### The task
Starting with the line in which "d’ailleurs." appears, give back every line exactly as written until the listing ends, excluding pictures.

━━ Data listing

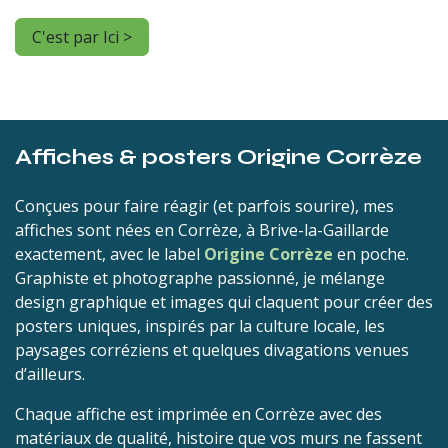
C'est par Ici >
Affiches & posters Origine Corrèze
Conçues pour faire réagir (et parfois sourire), mes
affiches sont nées en Corrèze, à Brive-la-Gaillarde
exactement, avec le label
Origine Corrèze
en poche.
Graphiste et photographe passionné, je mélange
design graphique et images qui claquent pour créer des
posters uniques, inspirés par la culture locale, les
paysages corréziens et quelques divagations venues
d’ailleurs.
Chaque affiche est imprimée en Corrèze avec des
matériaux de qualité, histoire que vos murs ne fassent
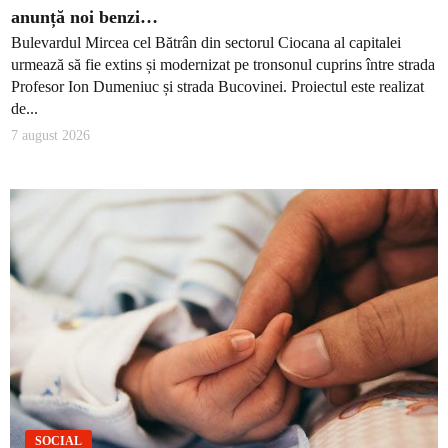
anunță noi benzi…
Bulevardul Mircea cel Bătrân din sectorul Ciocana al capitalei
urmează să fie extins și modernizat pe tronsonul cuprins între strada
Profesor Ion Dumeniuc și strada Bucovinei. Proiectul este realizat
de...
7 august 2026
SOCIAL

━━━━

### Response for this exercise
d’ailleurs.
Chaque affiche est imprimée en Corrèze avec des
matériaux de qualité, histoire que vos murs ne fassent
anunță noi benzi…
Bulevardul Mircea cel Bătrân din sectorul Ciocana al capitalei
urmează să fie extins și modernizat pe tronsonul cuprins între strada
Profesor Ion Dumeniuc și strada Bucovinei. Proiectul este realizat
de...
7 august 2026
SOCIAL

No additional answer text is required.